- [Assignment 1] In the scuba pressure text below, what pressure does a full tank usually have?
- [Assignment 2] In two sentences, summarize the scuba pressure text below.
- [Assignment 3] Retype the scuba pressure text below, starting at "No one would" and ending at "of the water.".

- [Page excerpt]
BEGIN

No one would believe it if a diver had not caught this

Perhaps the first thing a scuba diver thinks of when dealing with pressure is tank pressure. Scuba tanks contain a lot of air in a relatively small volume, and the only way to do this is to compress the air, producing high pressure. A diver can determine the amount of air left in a tank by using a pressure gauge. Usually, a full tank has a pressure of 3,000 pounds per square inch (psi). If you get below 200 psi, you should be out of the water.



Normal air—the stuff that blankets the Earth—is mostly nitrogen molecules, which make up about 79 percent of it. The rest is oxygen, at around 21 percent. We can imagine that these molecules are like super-tiny balls moving at different speeds and in different directions. If this gas was in a container, some of the molecules would collide with the wall, bounce off of it, and change direction. This change in motion means that each molecule exerts a small force on the wall. (A bigger wall or container will experience more collisions and a greater overall force.)

END

- [Entries shown]

BEGIN

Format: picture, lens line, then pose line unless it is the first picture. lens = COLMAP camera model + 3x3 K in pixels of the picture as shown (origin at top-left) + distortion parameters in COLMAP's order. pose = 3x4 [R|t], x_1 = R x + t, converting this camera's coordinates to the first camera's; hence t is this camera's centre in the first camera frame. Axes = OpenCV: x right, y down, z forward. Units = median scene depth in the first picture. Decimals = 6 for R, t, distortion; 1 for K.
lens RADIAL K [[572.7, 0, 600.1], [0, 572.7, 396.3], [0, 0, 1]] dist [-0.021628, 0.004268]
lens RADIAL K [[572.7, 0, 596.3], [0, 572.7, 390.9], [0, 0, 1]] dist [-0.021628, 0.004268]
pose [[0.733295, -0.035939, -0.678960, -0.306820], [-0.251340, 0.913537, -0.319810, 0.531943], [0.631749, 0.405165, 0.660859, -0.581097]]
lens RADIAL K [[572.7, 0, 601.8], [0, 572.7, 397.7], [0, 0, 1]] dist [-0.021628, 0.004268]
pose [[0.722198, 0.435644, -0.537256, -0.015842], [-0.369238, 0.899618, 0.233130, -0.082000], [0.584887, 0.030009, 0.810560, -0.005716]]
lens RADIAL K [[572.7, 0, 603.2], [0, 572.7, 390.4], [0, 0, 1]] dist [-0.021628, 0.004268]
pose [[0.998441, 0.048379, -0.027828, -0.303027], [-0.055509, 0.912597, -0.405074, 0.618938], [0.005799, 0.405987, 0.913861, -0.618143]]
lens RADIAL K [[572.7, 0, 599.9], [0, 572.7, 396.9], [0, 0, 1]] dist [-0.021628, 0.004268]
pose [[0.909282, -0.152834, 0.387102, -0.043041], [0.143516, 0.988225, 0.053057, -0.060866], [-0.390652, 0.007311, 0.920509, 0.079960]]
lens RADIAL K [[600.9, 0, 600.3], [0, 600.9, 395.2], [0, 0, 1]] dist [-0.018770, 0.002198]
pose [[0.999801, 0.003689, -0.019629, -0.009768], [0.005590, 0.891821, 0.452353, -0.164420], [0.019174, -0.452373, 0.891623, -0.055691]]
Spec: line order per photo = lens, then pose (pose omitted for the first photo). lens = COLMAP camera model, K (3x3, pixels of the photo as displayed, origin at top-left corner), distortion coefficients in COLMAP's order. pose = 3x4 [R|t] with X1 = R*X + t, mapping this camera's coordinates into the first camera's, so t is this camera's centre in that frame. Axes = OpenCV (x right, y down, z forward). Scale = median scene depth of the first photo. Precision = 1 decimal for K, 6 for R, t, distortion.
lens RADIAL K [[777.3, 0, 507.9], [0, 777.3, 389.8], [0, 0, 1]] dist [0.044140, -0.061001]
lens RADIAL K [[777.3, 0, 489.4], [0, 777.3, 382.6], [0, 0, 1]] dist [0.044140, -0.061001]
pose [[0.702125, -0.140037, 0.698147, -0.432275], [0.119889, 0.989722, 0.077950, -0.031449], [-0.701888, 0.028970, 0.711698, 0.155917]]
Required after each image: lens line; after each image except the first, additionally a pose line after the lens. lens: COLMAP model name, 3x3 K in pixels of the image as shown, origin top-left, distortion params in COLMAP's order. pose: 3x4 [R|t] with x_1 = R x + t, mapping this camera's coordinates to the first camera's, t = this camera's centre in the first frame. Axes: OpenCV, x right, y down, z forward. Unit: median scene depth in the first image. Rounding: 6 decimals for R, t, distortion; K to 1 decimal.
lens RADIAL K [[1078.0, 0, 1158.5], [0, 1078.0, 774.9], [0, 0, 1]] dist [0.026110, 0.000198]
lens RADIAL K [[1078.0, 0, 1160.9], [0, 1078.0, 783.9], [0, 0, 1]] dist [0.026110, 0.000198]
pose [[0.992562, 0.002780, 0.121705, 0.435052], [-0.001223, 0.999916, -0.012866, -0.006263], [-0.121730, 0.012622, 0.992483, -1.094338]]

END

- [Response 1] A full tank usually has a pressure of 3,000 pounds per square inch (psi).

- [Response 2] Scuba tanks hold a lot of air in a small volume by compressing it to high pressure, which a diver checks with a gauge: a full tank is usually 3,000 psi, and a diver should be out of the water below 200 psi. Normal air is about 79 percent nitrogen and 21 percent oxygen, and its molecules exert small forces on a container's wall when they collide with it and bounce off.

- [Response 3]
No one would believe it if a diver had not caught this

Perhaps the first thing a scuba diver thinks of when dealing with pressure is tank pressure. Scuba tanks contain a lot of air in a relatively small volume, and the only way to do this is to compress the air, producing high pressure. A diver can determine the amount of air left in a tank by using a pressure gauge. Usually, a full tank has a pressure of 3,000 pounds per square inch (psi). If you get below 200 psi, you should be out of the water.